> _Task instructions_: Each line of the material below is to be written out exactly. Leave out any picture.

> _Supplied information_:
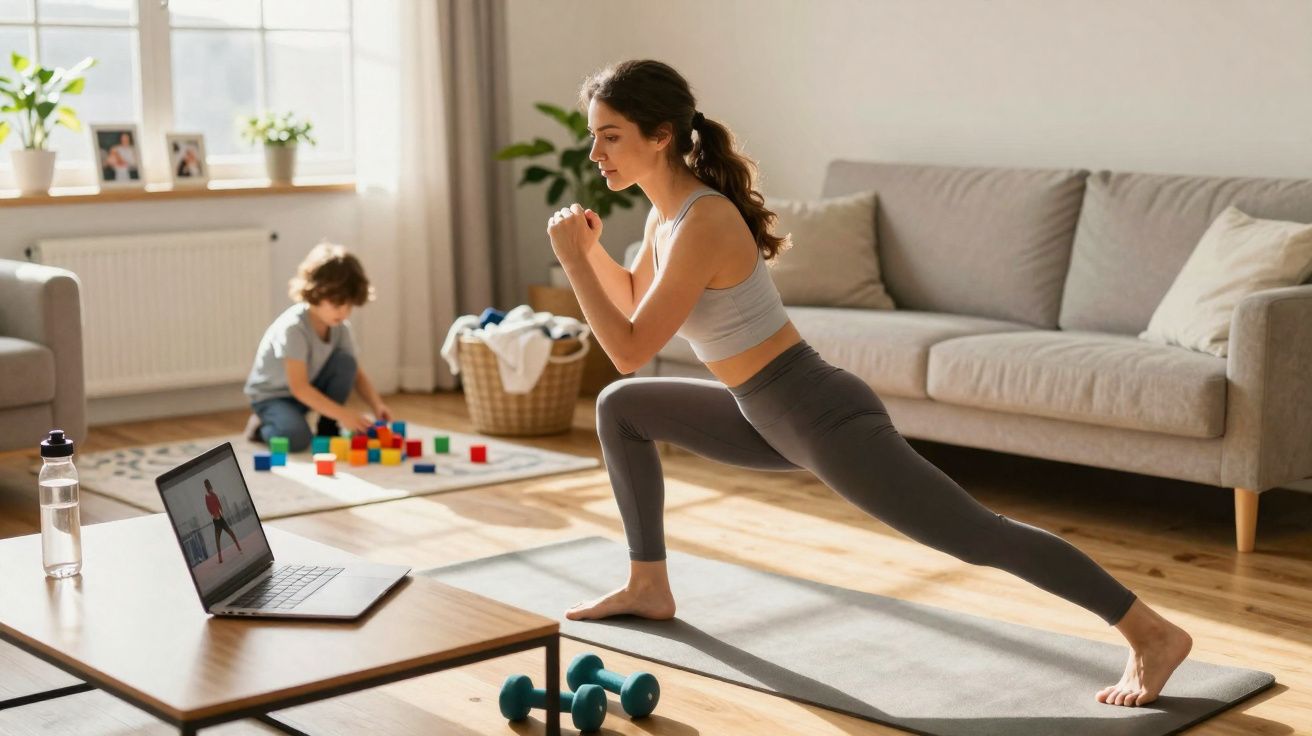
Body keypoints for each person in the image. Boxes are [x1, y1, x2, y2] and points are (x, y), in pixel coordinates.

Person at [546, 59, 1193, 709]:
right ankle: (648, 584)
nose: (595, 152)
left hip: (817, 414)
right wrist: (595, 251)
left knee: (975, 534)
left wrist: (573, 259)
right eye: (594, 135)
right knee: (622, 408)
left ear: (659, 136)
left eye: (610, 135)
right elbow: (634, 298)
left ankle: (1150, 632)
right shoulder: (665, 219)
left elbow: (629, 347)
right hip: (764, 413)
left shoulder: (704, 219)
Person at [242, 242, 390, 450]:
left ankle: (328, 427)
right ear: (316, 293)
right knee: (296, 439)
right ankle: (260, 426)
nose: (344, 312)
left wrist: (377, 405)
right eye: (337, 305)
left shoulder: (340, 327)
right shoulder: (293, 329)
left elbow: (355, 372)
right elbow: (299, 387)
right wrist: (344, 414)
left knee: (346, 363)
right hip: (274, 397)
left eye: (349, 306)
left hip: (306, 392)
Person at [203, 479, 243, 564]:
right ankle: (220, 556)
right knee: (217, 539)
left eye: (209, 486)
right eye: (208, 487)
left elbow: (219, 505)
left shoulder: (214, 495)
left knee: (230, 533)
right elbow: (209, 508)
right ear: (207, 487)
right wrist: (213, 514)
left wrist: (220, 512)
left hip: (220, 519)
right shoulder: (207, 497)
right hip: (216, 521)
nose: (210, 488)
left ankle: (238, 547)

> _Task response_:
Body keypoints for each person in the image. Boxes are [x1, y1, x2, y2] and points are (x, y), in pixel coordinates.

Person at [546, 59, 1193, 709]:
right ankle: (648, 584)
nose: (595, 152)
left hip: (817, 414)
right wrist: (595, 251)
left knee: (975, 534)
left wrist: (573, 259)
right eye: (594, 135)
right knee: (622, 408)
left ear: (659, 136)
left eye: (610, 135)
right elbow: (634, 298)
left ankle: (1150, 632)
right shoulder: (665, 219)
left elbow: (629, 347)
right hip: (764, 413)
left shoulder: (704, 219)
Person at [242, 242, 390, 450]:
left ankle: (328, 427)
right ear: (316, 293)
right knee: (296, 439)
right ankle: (260, 426)
nose: (344, 312)
left wrist: (377, 405)
right eye: (337, 305)
left shoulder: (340, 327)
right shoulder: (293, 329)
left elbow: (355, 372)
right elbow: (299, 387)
right wrist: (344, 414)
left knee: (346, 363)
right hip: (274, 397)
left eye: (349, 306)
left hip: (306, 392)
Person at [203, 479, 243, 564]:
right ankle: (220, 556)
right knee: (217, 539)
left eye: (209, 486)
right eye: (208, 487)
left elbow: (219, 505)
left shoulder: (214, 495)
left knee: (230, 533)
right elbow: (209, 508)
right ear: (207, 487)
right wrist: (213, 514)
left wrist: (220, 512)
left hip: (220, 519)
right shoulder: (207, 497)
right hip: (216, 521)
nose: (210, 488)
left ankle: (238, 547)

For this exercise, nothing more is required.